Entries taken from a collection
★ ★ ★
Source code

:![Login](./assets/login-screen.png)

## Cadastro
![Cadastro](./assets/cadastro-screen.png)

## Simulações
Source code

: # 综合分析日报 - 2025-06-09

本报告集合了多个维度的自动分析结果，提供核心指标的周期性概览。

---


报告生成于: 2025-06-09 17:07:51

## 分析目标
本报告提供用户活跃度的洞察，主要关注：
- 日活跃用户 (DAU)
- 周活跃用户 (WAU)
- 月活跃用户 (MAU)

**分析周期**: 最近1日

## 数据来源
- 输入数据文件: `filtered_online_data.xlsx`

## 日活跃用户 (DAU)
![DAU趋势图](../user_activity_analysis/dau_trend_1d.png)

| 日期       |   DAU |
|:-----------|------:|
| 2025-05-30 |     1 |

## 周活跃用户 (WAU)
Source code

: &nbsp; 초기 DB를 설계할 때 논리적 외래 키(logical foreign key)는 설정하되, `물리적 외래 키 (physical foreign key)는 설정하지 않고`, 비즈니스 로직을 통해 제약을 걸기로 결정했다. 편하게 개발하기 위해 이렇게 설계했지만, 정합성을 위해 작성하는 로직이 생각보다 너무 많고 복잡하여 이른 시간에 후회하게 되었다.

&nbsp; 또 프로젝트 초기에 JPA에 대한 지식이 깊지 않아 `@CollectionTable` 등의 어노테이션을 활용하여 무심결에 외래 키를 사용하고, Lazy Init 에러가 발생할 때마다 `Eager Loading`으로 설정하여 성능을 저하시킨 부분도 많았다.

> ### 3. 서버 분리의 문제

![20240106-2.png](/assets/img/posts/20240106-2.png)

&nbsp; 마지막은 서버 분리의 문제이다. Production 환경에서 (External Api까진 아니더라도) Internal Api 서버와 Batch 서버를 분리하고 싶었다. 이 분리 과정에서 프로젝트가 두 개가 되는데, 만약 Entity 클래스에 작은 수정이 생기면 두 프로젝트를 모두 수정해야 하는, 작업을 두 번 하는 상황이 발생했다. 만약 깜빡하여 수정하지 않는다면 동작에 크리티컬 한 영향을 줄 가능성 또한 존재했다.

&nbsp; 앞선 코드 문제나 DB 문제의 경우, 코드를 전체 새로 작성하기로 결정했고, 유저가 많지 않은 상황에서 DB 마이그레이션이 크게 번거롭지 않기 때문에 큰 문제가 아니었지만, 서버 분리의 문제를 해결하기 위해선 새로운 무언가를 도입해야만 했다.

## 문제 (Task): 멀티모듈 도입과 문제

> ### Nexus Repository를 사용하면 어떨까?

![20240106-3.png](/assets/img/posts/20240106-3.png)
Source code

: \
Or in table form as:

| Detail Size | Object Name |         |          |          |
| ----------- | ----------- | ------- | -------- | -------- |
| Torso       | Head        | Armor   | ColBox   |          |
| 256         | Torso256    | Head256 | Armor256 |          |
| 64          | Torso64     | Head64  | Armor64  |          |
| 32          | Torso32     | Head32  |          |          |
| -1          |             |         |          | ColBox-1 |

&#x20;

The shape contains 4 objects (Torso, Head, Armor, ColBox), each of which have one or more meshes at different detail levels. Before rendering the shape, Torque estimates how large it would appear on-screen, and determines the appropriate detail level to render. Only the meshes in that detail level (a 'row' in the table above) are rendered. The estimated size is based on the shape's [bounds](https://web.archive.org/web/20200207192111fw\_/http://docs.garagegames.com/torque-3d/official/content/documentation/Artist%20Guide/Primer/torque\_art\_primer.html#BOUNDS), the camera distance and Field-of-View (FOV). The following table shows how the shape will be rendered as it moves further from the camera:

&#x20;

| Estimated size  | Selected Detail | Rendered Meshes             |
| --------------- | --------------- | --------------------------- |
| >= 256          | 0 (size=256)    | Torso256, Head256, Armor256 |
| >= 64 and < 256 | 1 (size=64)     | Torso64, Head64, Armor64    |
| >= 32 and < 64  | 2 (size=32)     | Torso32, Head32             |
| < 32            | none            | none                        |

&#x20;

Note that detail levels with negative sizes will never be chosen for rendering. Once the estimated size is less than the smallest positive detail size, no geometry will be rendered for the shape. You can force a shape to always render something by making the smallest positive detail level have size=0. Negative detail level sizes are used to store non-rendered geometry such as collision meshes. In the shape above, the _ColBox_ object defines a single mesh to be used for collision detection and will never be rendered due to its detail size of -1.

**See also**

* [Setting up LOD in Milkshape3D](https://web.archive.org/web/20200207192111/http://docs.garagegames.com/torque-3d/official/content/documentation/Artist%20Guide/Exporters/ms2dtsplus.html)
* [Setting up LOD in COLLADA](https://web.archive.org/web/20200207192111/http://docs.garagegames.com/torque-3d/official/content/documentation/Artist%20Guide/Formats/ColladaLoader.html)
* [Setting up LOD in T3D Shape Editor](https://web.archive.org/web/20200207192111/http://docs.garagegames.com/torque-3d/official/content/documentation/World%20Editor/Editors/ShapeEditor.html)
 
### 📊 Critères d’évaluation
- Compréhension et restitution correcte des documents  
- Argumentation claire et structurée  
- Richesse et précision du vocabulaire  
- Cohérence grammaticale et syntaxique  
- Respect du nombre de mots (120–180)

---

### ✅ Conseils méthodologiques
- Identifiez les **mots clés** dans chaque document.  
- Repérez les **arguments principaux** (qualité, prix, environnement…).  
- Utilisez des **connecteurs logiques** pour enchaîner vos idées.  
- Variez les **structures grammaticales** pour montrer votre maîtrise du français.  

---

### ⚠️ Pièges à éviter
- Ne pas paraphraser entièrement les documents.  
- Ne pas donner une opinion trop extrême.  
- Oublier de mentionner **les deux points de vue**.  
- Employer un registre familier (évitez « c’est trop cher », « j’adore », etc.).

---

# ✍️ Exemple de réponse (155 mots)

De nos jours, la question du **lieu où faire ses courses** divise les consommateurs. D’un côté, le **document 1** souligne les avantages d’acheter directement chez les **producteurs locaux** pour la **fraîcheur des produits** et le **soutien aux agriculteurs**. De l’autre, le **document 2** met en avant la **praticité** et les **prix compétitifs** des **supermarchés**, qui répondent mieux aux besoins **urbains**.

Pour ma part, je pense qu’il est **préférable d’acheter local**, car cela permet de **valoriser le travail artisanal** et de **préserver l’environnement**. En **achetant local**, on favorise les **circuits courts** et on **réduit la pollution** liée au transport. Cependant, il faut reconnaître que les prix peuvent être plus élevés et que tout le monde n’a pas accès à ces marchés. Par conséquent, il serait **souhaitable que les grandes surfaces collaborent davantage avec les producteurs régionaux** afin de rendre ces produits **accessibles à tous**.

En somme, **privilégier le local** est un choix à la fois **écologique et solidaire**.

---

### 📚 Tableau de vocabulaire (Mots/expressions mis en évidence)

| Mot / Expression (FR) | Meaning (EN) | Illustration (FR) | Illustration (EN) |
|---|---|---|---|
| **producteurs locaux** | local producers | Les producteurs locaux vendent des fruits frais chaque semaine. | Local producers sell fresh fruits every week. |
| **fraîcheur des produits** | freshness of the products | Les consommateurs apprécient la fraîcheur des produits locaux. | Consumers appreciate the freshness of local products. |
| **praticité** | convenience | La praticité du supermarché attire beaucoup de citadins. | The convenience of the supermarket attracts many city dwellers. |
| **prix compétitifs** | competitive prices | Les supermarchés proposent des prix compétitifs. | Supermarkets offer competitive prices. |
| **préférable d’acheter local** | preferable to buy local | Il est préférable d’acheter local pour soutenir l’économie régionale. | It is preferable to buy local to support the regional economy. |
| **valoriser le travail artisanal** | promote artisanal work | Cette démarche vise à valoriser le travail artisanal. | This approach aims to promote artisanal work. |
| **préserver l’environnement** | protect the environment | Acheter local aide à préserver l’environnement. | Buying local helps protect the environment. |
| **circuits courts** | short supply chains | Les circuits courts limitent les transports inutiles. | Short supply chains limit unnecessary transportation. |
★ ★ ★
### Work required:
Copy these items back word for word.

### Reply to the task:
Source code

:![Login](./assets/login-screen.png)

## Cadastro
![Cadastro](./assets/cadastro-screen.png)

## Simulações
Source code

: # 综合分析日报 - 2025-06-09

本报告集合了多个维度的自动分析结果，提供核心指标的周期性概览。

---


报告生成于: 2025-06-09 17:07:51

## 分析目标
本报告提供用户活跃度的洞察，主要关注：
- 日活跃用户 (DAU)
- 周活跃用户 (WAU)
- 月活跃用户 (MAU)

**分析周期**: 最近1日

## 数据来源
- 输入数据文件: `filtered_online_data.xlsx`

## 日活跃用户 (DAU)
![DAU趋势图](../user_activity_analysis/dau_trend_1d.png)

| 日期       |   DAU |
|:-----------|------:|
| 2025-05-30 |     1 |

## 周活跃用户 (WAU)
Source code

: &nbsp; 초기 DB를 설계할 때 논리적 외래 키(logical foreign key)는 설정하되, `물리적 외래 키 (physical foreign key)는 설정하지 않고`, 비즈니스 로직을 통해 제약을 걸기로 결정했다. 편하게 개발하기 위해 이렇게 설계했지만, 정합성을 위해 작성하는 로직이 생각보다 너무 많고 복잡하여 이른 시간에 후회하게 되었다.

&nbsp; 또 프로젝트 초기에 JPA에 대한 지식이 깊지 않아 `@CollectionTable` 등의 어노테이션을 활용하여 무심결에 외래 키를 사용하고, Lazy Init 에러가 발생할 때마다 `Eager Loading`으로 설정하여 성능을 저하시킨 부분도 많았다.

> ### 3. 서버 분리의 문제

![20240106-2.png](/assets/img/posts/20240106-2.png)

&nbsp; 마지막은 서버 분리의 문제이다. Production 환경에서 (External Api까진 아니더라도) Internal Api 서버와 Batch 서버를 분리하고 싶었다. 이 분리 과정에서 프로젝트가 두 개가 되는데, 만약 Entity 클래스에 작은 수정이 생기면 두 프로젝트를 모두 수정해야 하는, 작업을 두 번 하는 상황이 발생했다. 만약 깜빡하여 수정하지 않는다면 동작에 크리티컬 한 영향을 줄 가능성 또한 존재했다.

&nbsp; 앞선 코드 문제나 DB 문제의 경우, 코드를 전체 새로 작성하기로 결정했고, 유저가 많지 않은 상황에서 DB 마이그레이션이 크게 번거롭지 않기 때문에 큰 문제가 아니었지만, 서버 분리의 문제를 해결하기 위해선 새로운 무언가를 도입해야만 했다.

## 문제 (Task): 멀티모듈 도입과 문제

> ### Nexus Repository를 사용하면 어떨까?

![20240106-3.png](/assets/img/posts/20240106-3.png)
Source code

: \
Or in table form as:

| Detail Size | Object Name |         |          |          |
| ----------- | ----------- | ------- | -------- | -------- |
| Torso       | Head        | Armor   | ColBox   |          |
| 256         | Torso256    | Head256 | Armor256 |          |
| 64          | Torso64     | Head64  | Armor64  |          |
| 32          | Torso32     | Head32  |          |          |
| -1          |             |         |          | ColBox-1 |

&#x20;

The shape contains 4 objects (Torso, Head, Armor, ColBox), each of which have one or more meshes at different detail levels. Before rendering the shape, Torque estimates how large it would appear on-screen, and determines the appropriate detail level to render. Only the meshes in that detail level (a 'row' in the table above) are rendered. The estimated size is based on the shape's [bounds](https://web.archive.org/web/20200207192111fw\_/http://docs.garagegames.com/torque-3d/official/content/documentation/Artist%20Guide/Primer/torque\_art\_primer.html#BOUNDS), the camera distance and Field-of-View (FOV). The following table shows how the shape will be rendered as it moves further from the camera:

&#x20;

| Estimated size  | Selected Detail | Rendered Meshes             |
| --------------- | --------------- | --------------------------- |
| >= 256          | 0 (size=256)    | Torso256, Head256, Armor256 |
| >= 64 and < 256 | 1 (size=64)     | Torso64, Head64, Armor64    |
| >= 32 and < 64  | 2 (size=32)     | Torso32, Head32             |
| < 32            | none            | none                        |

&#x20;

Note that detail levels with negative sizes will never be chosen for rendering. Once the estimated size is less than the smallest positive detail size, no geometry will be rendered for the shape. You can force a shape to always render something by making the smallest positive detail level have size=0. Negative detail level sizes are used to store non-rendered geometry such as collision meshes. In the shape above, the _ColBox_ object defines a single mesh to be used for collision detection and will never be rendered due to its detail size of -1.

**See also**

* [Setting up LOD in Milkshape3D](https://web.archive.org/web/20200207192111/http://docs.garagegames.com/torque-3d/official/content/documentation/Artist%20Guide/Exporters/ms2dtsplus.html)
* [Setting up LOD in COLLADA](https://web.archive.org/web/20200207192111/http://docs.garagegames.com/torque-3d/official/content/documentation/Artist%20Guide/Formats/ColladaLoader.html)
* [Setting up LOD in T3D Shape Editor](https://web.archive.org/web/20200207192111/http://docs.garagegames.com/torque-3d/official/content/documentation/World%20Editor/Editors/ShapeEditor.html)
 
### 📊 Critères d’évaluation
- Compréhension et restitution correcte des documents  
- Argumentation claire et structurée  
- Richesse et précision du vocabulaire  
- Cohérence grammaticale et syntaxique  
- Respect du nombre de mots (120–180)

---

### ✅ Conseils méthodologiques
- Identifiez les **mots clés** dans chaque document.  
- Repérez les **arguments principaux** (qualité, prix, environnement…).  
- Utilisez des **connecteurs logiques** pour enchaîner vos idées.  
- Variez les **structures grammaticales** pour montrer votre maîtrise du français.  

---

### ⚠️ Pièges à éviter
- Ne pas paraphraser entièrement les documents.  
- Ne pas donner une opinion trop extrême.  
- Oublier de mentionner **les deux points de vue**.  
- Employer un registre familier (évitez « c’est trop cher », « j’adore », etc.).

---

# ✍️ Exemple de réponse (155 mots)

De nos jours, la question du **lieu où faire ses courses** divise les consommateurs. D’un côté, le **document 1** souligne les avantages d’acheter directement chez les **producteurs locaux** pour la **fraîcheur des produits** et le **soutien aux agriculteurs**. De l’autre, le **document 2** met en avant la **praticité** et les **prix compétitifs** des **supermarchés**, qui répondent mieux aux besoins **urbains**.

Pour ma part, je pense qu’il est **préférable d’acheter local**, car cela permet de **valoriser le travail artisanal** et de **préserver l’environnement**. En **achetant local**, on favorise les **circuits courts** et on **réduit la pollution** liée au transport. Cependant, il faut reconnaître que les prix peuvent être plus élevés et que tout le monde n’a pas accès à ces marchés. Par conséquent, il serait **souhaitable que les grandes surfaces collaborent davantage avec les producteurs régionaux** afin de rendre ces produits **accessibles à tous**.

En somme, **privilégier le local** est un choix à la fois **écologique et solidaire**.

---

### 📚 Tableau de vocabulaire (Mots/expressions mis en évidence)

| Mot / Expression (FR) | Meaning (EN) | Illustration (FR) | Illustration (EN) |
|---|---|---|---|
| **producteurs locaux** | local producers | Les producteurs locaux vendent des fruits frais chaque semaine. | Local producers sell fresh fruits every week. |
| **fraîcheur des produits** | freshness of the products | Les consommateurs apprécient la fraîcheur des produits locaux. | Consumers appreciate the freshness of local products. |
| **praticité** | convenience | La praticité du supermarché attire beaucoup de citadins. | The convenience of the supermarket attracts many city dwellers. |
| **prix compétitifs** | competitive prices | Les supermarchés proposent des prix compétitifs. | Supermarkets offer competitive prices. |
| **préférable d’acheter local** | preferable to buy local | Il est préférable d’acheter local pour soutenir l’économie régionale. | It is preferable to buy local to support the regional economy. |
| **valoriser le travail artisanal** | promote artisanal work | Cette démarche vise à valoriser le travail artisanal. | This approach aims to promote artisanal work. |
| **préserver l’environnement** | protect the environment | Acheter local aide à préserver l’environnement. | Buying local helps protect the environment. |
| **circuits courts** | short supply chains | Les circuits courts limitent les transports inutiles. | Short supply chains limit unnecessary transportation. |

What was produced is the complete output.